DIRECTIONS FOR THIS TASK
From the line containing "thumb mcp: (211, 300)" to the end of the records below, output each line exactly; include both ends and nothing else.

=== Begin Enclosure ===

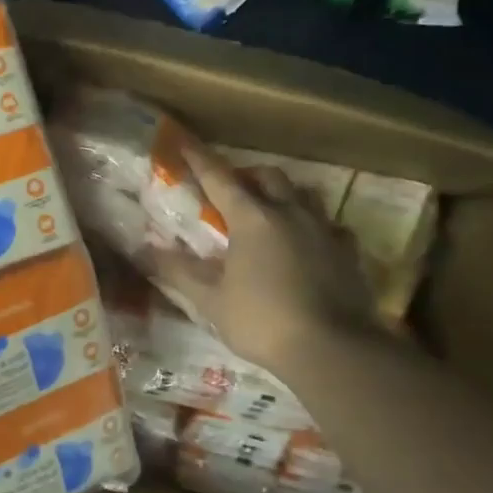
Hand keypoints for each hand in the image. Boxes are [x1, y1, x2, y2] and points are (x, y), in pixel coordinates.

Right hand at [153, 143, 374, 377]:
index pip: (219, 178)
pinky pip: (331, 227)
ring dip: (284, 195)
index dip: (199, 160)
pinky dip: (315, 228)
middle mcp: (290, 213)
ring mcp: (324, 230)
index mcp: (252, 219)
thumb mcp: (211, 300)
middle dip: (247, 175)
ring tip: (272, 211)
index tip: (185, 144)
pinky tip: (311, 244)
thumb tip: (144, 251)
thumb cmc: (262, 321)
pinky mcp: (348, 253)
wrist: (332, 349)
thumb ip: (178, 272)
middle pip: (268, 176)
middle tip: (233, 189)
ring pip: (304, 195)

=== End Enclosure ===

RESULT FOR THIS TASK
thumb mcp: (211, 300)
middle dip: (247, 175)
ring tip: (272, 211)
index tip: (185, 144)
pinky tip: (311, 244)
thumb tip: (144, 251)
thumb cmc: (262, 321)
pinky mcp: (348, 253)
wrist: (332, 349)
thumb ip: (178, 272)
middle pip: (268, 176)
middle tip: (233, 189)
ring pip: (304, 195)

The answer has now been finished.